TAREFAS A REALIZAR:
1. Reproduza o trecho do texto de origem que começa em "Do ponto de" e termina em "índio na composição.".
2. Resuma o texto de origem em três frases.
---- TEXTO DE ORIGEM
Do ponto de vista da sustentabilidade, o grafeno é interessante pois, nesse caso, o carbono não é ligado como polímero. Ele poderia ser destruído de forma natural, bastando aquecê-lo em altas temperaturas. O Iton aguenta temperaturas ainda maiores, portanto ele não sofreria danos nesse processo e poderia ser separado. Chubaci ressalta, entretanto, que esse assunto ainda não foi objeto de estudo: “Nós ainda estamos tentando garantir a memória resistiva, que é o salto de qualidade atual. Não se discute ainda a reciclagem. É uma especulação tendo em vista essa preocupação. A possibilidade existe em termos de discussão.” Quanto aos custos em relação à tecnologia CMOS, o grafeno tende a baratear a produção, já que é feito a partir do grafite, enquanto o Iton tende a encarecer, por ter índio na composição.
“Esse é um projeto na fronteira do conhecimento mundial, que terá aplicação no mercado internacional daqui a 10, 15 ou 20 anos. A doutora Marina conseguiu criar memórias resistivas usando grafeno com o Iton, o óxido de índio-estanho com dopagem de nitrogênio, ampliando o espaço de pesquisa na área e trazendo conhecimento ao nosso laboratório.”
As investigações de Marina com memristores começaram em 2016, quando era professora visitante do programa de pós-graduação em Ciência e Engenharia de Materiais na UFABC e pós-doutoranda em Ciência da Computação pela mesma universidade. Atualmente, ela possui dois pós-doutorados e desenvolve outra patente. Trata-se de uma técnica de fabricação da celulose bacteriana (ou biofilme), que pode ser obtida através de fermentação de chá verde (jun e kombucha, bebidas de origem chinesa). “A diferença entre eles é que o primeiro leva mel no processo e o kombucha, açúcar. Na fermentação é produzido ácido acético, gás carbônico e a celulose”, explica Marina. “Como a celulose geralmente não é aproveitada na bebida probiótica, o excesso é descartado. Mas bem pode ser empregado em diversas áreas como textil e médica.”
Marina conta que, a partir dessas informações, o grupo chegou à conclusâo que o material pode ser empregado na área de dispositivos eletrônicos, depois de serem feitas algumas caracterizações. “E funciona como sensor”, diz.
--------
---- LISTAGEM EXTRAÍDA
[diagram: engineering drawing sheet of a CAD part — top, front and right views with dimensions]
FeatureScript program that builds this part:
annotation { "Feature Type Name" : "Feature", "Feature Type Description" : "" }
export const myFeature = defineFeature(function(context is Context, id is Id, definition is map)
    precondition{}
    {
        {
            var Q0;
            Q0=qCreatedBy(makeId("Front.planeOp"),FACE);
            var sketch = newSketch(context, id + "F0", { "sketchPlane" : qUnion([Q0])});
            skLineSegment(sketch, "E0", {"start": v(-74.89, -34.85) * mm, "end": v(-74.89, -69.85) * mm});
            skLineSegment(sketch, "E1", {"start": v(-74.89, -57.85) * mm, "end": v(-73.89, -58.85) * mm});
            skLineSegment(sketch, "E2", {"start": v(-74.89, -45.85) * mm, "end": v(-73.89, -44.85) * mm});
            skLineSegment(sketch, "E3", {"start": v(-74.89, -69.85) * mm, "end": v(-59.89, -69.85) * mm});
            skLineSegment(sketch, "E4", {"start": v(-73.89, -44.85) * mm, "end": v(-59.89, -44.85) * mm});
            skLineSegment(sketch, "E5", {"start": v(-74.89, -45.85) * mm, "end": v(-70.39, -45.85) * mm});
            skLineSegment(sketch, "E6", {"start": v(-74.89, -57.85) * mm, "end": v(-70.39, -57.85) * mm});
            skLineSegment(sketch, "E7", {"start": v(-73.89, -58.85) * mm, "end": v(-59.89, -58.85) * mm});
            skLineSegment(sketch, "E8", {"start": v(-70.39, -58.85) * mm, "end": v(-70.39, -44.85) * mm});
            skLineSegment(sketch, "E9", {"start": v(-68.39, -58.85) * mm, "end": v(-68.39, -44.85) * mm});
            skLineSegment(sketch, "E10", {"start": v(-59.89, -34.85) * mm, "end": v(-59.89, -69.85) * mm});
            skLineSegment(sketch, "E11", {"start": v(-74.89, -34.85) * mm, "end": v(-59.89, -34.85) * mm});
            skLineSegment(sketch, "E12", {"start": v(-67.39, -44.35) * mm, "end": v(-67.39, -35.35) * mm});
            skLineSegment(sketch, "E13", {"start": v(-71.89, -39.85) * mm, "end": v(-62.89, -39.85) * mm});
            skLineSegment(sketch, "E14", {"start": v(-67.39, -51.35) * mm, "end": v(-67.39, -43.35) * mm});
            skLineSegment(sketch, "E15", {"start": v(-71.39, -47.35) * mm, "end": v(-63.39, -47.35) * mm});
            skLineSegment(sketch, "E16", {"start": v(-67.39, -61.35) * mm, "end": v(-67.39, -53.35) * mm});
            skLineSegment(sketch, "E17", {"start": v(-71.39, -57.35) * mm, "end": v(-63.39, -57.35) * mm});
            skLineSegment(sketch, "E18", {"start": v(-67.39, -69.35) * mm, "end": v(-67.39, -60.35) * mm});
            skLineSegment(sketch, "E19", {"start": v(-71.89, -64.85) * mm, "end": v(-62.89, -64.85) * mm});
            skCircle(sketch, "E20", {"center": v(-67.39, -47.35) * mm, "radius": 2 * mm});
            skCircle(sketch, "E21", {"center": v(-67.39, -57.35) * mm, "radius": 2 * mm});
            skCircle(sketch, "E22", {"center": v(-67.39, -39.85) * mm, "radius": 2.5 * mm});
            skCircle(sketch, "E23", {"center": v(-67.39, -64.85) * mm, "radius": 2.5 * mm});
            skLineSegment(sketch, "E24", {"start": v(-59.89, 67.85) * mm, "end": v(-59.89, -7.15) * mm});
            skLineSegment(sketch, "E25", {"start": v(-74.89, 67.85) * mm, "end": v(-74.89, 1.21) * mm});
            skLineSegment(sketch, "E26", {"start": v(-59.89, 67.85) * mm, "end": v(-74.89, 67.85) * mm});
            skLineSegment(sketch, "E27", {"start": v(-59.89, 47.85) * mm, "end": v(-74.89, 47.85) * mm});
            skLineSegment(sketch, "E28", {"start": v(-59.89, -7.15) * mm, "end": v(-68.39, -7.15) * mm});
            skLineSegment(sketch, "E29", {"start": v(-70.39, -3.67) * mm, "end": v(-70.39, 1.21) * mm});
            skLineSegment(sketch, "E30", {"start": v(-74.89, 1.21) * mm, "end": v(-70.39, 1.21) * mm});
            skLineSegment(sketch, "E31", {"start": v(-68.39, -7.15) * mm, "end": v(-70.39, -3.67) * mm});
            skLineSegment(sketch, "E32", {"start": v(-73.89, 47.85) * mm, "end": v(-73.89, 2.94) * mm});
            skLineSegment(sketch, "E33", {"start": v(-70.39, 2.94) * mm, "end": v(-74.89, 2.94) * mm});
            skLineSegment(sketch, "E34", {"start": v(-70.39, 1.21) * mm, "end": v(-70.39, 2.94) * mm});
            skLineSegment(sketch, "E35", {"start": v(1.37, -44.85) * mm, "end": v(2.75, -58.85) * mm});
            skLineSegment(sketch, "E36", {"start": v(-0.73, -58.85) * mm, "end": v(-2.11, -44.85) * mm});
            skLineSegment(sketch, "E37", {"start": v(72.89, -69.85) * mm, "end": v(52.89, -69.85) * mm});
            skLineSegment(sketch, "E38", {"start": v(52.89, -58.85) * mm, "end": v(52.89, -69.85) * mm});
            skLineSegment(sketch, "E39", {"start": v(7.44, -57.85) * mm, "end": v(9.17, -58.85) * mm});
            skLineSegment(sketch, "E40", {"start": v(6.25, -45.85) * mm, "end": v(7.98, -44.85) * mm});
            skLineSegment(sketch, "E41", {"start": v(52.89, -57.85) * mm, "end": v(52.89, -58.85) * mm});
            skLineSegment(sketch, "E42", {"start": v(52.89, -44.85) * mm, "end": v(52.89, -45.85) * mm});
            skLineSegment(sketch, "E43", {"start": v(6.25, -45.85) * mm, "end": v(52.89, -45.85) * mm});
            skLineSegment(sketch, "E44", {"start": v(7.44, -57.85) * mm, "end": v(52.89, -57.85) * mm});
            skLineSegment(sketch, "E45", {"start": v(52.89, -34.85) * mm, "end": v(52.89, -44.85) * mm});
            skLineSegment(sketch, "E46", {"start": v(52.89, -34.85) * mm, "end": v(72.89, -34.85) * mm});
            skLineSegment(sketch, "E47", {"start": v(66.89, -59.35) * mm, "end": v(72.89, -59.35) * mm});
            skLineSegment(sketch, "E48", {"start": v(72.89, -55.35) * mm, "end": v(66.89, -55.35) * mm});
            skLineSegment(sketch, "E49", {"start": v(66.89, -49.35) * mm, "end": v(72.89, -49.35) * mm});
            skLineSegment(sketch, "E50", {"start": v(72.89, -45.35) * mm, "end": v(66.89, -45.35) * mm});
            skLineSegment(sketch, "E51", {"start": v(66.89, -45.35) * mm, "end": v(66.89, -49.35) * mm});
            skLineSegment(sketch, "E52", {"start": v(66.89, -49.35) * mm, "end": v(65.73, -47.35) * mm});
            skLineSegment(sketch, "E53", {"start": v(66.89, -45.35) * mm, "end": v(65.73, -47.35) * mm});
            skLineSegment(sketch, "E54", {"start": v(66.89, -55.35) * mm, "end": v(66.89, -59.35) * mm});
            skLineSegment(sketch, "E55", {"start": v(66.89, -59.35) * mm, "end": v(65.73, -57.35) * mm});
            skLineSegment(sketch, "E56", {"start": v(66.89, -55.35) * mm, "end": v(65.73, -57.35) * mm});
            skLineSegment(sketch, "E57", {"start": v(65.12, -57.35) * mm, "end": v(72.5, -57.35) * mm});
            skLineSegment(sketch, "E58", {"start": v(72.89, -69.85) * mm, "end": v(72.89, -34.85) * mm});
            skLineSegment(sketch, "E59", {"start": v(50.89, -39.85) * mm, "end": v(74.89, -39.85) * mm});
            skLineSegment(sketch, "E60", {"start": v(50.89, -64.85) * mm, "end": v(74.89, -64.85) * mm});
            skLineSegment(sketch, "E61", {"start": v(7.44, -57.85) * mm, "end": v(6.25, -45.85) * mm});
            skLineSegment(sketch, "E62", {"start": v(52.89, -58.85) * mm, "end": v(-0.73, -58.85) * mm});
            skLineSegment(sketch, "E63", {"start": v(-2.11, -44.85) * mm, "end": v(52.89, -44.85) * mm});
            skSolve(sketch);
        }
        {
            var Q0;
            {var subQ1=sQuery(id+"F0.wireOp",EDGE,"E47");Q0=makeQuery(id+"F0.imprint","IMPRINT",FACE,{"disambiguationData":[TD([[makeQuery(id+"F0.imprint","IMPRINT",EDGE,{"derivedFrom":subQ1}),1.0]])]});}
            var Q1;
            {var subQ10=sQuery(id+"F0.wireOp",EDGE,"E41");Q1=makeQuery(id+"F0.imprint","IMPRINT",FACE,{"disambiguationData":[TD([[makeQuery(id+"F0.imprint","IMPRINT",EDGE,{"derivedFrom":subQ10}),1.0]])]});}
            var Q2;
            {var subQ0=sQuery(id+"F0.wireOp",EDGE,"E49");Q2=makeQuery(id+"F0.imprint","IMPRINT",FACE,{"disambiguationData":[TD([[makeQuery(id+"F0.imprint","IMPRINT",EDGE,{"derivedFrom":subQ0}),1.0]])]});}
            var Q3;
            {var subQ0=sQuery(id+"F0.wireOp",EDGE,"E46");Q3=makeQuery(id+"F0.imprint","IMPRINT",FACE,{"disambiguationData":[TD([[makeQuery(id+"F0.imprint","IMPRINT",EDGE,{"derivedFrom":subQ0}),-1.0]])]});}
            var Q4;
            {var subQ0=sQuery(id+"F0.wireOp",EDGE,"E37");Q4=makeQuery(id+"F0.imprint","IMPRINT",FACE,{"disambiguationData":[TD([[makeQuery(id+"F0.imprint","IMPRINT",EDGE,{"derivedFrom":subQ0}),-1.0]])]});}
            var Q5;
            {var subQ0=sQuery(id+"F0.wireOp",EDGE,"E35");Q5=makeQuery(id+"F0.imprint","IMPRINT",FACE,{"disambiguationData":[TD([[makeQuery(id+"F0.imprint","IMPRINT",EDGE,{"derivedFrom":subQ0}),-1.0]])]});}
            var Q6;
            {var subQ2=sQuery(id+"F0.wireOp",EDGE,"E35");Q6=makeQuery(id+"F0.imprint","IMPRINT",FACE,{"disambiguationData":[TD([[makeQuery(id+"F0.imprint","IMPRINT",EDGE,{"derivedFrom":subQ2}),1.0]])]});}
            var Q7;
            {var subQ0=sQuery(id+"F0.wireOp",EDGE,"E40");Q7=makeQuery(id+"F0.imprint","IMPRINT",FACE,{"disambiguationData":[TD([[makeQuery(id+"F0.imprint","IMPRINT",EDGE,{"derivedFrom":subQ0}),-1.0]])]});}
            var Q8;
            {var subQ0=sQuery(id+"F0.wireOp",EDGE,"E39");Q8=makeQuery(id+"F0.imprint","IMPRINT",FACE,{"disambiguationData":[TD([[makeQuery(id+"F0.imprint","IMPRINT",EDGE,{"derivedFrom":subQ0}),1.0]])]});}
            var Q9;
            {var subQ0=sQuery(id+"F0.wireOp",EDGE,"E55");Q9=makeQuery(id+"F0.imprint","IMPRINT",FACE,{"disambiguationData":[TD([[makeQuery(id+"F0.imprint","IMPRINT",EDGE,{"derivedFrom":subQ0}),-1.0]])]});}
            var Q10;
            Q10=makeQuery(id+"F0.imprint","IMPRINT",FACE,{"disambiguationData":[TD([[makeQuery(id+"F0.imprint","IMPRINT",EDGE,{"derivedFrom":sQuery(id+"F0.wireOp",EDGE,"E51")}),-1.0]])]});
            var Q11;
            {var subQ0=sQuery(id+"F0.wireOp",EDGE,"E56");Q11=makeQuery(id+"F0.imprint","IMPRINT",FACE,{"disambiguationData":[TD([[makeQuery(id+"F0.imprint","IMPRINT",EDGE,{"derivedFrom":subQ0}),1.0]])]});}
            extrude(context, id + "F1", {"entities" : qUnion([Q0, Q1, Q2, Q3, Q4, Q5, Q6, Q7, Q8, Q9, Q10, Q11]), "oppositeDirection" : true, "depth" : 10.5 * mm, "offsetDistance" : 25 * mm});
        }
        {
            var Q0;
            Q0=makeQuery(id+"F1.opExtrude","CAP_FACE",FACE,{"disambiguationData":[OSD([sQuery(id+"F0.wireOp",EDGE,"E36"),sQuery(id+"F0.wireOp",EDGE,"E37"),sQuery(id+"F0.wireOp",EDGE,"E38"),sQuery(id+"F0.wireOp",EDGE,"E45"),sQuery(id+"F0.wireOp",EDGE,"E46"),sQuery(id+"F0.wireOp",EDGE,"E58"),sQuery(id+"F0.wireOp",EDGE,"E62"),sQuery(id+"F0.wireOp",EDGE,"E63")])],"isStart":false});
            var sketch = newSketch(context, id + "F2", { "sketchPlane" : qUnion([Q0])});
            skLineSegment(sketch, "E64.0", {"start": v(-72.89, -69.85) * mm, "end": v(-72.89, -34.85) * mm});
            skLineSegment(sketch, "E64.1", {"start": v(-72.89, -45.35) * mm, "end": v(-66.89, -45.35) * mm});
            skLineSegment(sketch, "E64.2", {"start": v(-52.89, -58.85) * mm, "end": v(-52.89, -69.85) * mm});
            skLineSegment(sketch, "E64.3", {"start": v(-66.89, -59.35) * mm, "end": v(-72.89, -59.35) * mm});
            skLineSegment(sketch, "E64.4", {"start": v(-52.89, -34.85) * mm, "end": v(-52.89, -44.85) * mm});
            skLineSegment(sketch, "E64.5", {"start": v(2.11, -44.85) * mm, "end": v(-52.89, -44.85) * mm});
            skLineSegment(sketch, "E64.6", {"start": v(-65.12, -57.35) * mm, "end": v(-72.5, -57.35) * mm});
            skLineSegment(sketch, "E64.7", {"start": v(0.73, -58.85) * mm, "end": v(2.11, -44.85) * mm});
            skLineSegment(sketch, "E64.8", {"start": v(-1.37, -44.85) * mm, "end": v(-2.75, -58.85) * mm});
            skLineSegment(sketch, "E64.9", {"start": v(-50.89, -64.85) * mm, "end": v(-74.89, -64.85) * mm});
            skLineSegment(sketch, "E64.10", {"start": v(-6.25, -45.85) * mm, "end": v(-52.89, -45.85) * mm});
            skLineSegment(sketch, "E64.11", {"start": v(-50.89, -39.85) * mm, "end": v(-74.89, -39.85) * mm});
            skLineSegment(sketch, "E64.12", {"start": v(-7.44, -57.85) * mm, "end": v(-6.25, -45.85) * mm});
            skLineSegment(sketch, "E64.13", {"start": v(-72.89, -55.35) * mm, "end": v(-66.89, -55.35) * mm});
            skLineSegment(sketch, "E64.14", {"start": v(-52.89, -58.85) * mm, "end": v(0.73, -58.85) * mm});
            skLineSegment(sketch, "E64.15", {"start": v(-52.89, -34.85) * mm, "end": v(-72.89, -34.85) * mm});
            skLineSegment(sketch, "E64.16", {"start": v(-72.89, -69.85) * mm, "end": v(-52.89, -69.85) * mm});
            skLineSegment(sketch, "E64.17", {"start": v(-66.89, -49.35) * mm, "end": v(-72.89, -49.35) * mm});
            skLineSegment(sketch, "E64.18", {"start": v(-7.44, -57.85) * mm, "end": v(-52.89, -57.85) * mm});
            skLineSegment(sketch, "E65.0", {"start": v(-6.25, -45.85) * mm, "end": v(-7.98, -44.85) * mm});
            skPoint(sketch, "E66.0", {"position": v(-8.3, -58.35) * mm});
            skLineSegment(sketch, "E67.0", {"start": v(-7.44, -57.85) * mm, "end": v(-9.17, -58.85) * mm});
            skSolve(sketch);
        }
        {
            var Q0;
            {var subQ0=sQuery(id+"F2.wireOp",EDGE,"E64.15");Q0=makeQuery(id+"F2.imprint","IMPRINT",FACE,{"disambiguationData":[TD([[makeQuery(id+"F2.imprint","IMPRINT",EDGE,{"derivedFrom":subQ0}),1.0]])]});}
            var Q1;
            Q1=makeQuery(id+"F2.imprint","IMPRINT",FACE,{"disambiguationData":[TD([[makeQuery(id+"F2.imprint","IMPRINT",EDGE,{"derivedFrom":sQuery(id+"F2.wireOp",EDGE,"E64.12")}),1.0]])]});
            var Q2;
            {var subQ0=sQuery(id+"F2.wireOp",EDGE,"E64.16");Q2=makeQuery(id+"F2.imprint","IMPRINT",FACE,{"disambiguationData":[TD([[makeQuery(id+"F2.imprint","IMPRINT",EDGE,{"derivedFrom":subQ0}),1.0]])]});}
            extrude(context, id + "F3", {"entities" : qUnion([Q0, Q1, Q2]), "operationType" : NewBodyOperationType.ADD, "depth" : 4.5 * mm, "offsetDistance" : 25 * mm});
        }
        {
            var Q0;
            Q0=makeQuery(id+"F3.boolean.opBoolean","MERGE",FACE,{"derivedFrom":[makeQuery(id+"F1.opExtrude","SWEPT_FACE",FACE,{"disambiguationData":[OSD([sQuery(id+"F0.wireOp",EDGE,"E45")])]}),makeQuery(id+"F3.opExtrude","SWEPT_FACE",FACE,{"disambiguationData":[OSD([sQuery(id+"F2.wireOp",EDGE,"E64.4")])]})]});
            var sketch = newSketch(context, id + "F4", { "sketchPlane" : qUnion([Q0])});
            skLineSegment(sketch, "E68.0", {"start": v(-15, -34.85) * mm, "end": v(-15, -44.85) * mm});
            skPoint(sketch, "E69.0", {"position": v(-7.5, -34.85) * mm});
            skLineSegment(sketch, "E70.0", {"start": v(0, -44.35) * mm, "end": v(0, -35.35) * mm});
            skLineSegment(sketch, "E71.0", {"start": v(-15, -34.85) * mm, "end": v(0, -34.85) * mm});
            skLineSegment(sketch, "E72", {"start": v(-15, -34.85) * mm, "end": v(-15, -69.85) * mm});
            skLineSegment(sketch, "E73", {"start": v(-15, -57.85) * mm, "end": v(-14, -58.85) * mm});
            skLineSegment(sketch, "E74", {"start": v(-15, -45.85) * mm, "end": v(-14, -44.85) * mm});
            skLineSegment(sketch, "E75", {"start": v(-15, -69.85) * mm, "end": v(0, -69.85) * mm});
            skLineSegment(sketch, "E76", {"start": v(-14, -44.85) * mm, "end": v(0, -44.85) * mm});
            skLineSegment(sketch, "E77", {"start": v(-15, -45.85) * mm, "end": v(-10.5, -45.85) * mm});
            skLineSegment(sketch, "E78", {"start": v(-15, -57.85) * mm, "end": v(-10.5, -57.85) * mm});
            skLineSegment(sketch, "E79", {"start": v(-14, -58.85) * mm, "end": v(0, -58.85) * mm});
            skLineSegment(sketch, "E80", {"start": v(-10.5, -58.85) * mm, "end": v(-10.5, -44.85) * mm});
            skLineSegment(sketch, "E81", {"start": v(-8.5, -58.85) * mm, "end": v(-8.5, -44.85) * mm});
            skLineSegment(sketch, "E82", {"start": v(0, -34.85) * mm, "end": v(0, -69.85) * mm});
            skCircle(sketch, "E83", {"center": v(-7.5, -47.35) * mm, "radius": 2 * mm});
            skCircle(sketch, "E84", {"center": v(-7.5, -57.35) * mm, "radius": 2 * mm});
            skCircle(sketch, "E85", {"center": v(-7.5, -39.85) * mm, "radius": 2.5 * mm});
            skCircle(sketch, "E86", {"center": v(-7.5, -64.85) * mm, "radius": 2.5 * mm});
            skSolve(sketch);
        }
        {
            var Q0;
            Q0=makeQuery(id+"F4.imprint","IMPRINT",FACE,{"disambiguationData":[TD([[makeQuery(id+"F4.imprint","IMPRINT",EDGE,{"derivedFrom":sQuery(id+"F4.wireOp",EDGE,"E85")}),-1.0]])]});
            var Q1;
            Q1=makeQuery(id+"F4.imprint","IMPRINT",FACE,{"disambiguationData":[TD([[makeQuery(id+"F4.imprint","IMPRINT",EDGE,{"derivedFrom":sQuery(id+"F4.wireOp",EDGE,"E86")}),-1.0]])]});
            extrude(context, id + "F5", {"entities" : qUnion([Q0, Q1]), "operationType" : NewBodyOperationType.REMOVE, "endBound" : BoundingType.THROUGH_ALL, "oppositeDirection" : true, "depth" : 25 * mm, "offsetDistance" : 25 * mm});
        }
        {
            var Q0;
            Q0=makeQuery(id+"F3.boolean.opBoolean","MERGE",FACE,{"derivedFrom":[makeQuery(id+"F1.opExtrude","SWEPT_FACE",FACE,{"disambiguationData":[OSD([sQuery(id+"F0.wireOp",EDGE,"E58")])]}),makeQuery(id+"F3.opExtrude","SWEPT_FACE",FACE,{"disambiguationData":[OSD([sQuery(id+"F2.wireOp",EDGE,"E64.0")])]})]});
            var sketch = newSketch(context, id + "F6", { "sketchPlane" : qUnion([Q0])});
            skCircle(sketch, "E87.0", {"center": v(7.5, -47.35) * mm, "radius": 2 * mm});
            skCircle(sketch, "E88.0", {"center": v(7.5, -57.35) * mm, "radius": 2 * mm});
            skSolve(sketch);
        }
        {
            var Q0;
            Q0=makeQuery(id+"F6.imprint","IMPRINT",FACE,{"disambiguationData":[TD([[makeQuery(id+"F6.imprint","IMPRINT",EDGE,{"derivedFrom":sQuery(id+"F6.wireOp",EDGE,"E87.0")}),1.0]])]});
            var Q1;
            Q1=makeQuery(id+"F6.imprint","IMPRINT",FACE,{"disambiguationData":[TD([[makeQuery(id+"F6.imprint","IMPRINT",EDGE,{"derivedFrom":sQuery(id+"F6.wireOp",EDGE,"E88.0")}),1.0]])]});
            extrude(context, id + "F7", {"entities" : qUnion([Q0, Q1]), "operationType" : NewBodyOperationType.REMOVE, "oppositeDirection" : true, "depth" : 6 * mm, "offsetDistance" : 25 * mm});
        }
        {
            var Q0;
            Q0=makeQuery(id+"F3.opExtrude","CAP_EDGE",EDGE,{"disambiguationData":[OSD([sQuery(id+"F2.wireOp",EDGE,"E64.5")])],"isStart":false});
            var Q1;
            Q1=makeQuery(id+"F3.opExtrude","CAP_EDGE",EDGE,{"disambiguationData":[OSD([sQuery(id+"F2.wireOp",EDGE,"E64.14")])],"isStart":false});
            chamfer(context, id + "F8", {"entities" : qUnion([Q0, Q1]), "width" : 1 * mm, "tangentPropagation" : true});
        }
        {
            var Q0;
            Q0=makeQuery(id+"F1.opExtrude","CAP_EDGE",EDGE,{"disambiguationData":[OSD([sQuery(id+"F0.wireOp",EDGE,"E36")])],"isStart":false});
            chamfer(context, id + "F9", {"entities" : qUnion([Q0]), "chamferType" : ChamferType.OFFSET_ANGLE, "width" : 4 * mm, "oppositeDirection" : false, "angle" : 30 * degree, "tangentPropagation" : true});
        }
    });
--------
LISTA DE RESPOSTAS:
1.
Do ponto de vista da sustentabilidade, o grafeno é interessante pois, nesse caso, o carbono não é ligado como polímero. Ele poderia ser destruído de forma natural, bastando aquecê-lo em altas temperaturas. O Iton aguenta temperaturas ainda maiores, portanto ele não sofreria danos nesse processo e poderia ser separado. Chubaci ressalta, entretanto, que esse assunto ainda não foi objeto de estudo: “Nós ainda estamos tentando garantir a memória resistiva, que é o salto de qualidade atual. Não se discute ainda a reciclagem. É uma especulação tendo em vista essa preocupação. A possibilidade existe em termos de discussão.” Quanto aos custos em relação à tecnologia CMOS, o grafeno tende a baratear a produção, já que é feito a partir do grafite, enquanto o Iton tende a encarecer, por ter índio na composição.

2. O grafeno poderia ser destruído por aquecimento a altas temperaturas sem danificar o Iton, mas Chubaci ressalta que a reciclagem ainda não foi estudada; quanto aos custos, o grafeno tende a baratear a produção, enquanto o Iton tende a encarecê-la por conter índio. Marina, que começou a pesquisar memristores em 2016 na UFABC, conseguiu criar memórias resistivas usando grafeno com o Iton, o óxido de índio-estanho com dopagem de nitrogênio. Ela desenvolve outra patente, uma técnica de fabricação da celulose bacteriana obtida pela fermentação de chá verde, e o grupo concluiu que esse material pode ser empregado em dispositivos eletrônicos e funciona como sensor.